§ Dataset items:
◇ ◇ ◇
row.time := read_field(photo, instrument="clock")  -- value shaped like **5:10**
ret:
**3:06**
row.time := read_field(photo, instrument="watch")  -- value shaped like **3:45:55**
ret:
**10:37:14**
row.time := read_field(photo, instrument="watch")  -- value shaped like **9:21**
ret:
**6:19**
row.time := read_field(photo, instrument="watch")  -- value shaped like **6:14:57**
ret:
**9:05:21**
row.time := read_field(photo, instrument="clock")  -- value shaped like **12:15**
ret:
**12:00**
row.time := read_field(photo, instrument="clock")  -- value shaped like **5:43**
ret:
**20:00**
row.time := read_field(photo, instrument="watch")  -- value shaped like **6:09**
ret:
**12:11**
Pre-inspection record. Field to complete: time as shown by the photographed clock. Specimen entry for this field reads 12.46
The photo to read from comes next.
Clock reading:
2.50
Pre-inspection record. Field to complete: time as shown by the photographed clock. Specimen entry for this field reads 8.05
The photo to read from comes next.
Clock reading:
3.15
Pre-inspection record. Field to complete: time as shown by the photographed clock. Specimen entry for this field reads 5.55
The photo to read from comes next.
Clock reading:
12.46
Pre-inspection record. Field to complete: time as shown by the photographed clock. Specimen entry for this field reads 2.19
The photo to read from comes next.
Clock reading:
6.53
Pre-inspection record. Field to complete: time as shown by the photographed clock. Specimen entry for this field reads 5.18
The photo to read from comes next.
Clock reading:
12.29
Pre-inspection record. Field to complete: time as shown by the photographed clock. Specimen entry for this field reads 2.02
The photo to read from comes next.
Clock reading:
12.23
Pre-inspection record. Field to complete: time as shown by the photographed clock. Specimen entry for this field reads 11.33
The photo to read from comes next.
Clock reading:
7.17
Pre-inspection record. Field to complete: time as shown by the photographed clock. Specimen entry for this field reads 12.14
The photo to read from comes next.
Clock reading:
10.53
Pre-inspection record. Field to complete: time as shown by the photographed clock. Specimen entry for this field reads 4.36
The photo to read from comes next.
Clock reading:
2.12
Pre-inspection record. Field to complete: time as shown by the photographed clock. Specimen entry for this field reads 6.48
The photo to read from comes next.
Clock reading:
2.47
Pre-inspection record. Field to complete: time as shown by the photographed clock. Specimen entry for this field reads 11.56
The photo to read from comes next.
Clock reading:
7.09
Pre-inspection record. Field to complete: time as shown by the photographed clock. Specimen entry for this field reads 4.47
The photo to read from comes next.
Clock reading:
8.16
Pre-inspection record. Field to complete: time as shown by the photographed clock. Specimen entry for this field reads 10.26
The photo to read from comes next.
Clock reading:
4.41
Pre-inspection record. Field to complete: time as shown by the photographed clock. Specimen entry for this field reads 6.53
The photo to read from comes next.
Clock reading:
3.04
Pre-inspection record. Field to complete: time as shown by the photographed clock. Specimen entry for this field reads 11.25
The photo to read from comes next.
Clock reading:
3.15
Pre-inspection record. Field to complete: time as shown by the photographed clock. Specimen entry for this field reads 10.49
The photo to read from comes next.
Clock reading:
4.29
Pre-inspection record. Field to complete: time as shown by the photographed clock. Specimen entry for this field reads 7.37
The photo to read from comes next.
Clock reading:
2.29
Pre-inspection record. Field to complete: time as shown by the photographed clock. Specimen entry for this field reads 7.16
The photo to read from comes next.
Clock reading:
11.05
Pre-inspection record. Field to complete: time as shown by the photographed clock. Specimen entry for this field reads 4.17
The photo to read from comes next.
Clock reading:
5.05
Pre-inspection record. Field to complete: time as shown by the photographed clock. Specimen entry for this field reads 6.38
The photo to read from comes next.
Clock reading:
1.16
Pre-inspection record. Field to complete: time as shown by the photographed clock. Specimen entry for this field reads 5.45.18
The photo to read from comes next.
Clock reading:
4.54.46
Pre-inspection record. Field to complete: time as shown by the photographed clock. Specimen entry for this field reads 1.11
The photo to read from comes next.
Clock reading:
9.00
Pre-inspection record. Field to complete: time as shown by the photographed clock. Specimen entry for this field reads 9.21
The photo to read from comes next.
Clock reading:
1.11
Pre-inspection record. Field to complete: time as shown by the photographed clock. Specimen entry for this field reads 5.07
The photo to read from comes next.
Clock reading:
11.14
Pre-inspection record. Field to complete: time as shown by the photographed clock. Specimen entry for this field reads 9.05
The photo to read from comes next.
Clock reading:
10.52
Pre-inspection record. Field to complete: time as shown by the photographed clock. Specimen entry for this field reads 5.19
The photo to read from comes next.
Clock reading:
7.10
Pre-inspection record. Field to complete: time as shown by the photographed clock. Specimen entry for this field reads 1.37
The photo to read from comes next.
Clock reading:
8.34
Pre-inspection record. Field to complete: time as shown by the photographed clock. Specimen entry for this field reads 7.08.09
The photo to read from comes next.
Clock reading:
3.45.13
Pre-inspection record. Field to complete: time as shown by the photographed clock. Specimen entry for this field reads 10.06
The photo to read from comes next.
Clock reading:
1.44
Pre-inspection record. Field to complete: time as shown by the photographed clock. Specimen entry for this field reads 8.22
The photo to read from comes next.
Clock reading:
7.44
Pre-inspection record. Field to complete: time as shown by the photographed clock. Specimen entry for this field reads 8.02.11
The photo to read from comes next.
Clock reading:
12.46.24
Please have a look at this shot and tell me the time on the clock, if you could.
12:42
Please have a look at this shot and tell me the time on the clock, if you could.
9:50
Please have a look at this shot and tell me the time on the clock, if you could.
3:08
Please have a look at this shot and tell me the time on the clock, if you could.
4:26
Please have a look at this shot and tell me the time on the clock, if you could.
◇ ◇ ◇
§ Exercise objective:
Please pick out every line of the data above that contains the word "watch". Letter case must match.

§ Expected output:
row.time := read_field(photo, instrument="watch")  -- value shaped like **3:45:55**
row.time := read_field(photo, instrument="watch")  -- value shaped like **9:21**
row.time := read_field(photo, instrument="watch")  -- value shaped like **6:14:57**
row.time := read_field(photo, instrument="watch")  -- value shaped like **6:09**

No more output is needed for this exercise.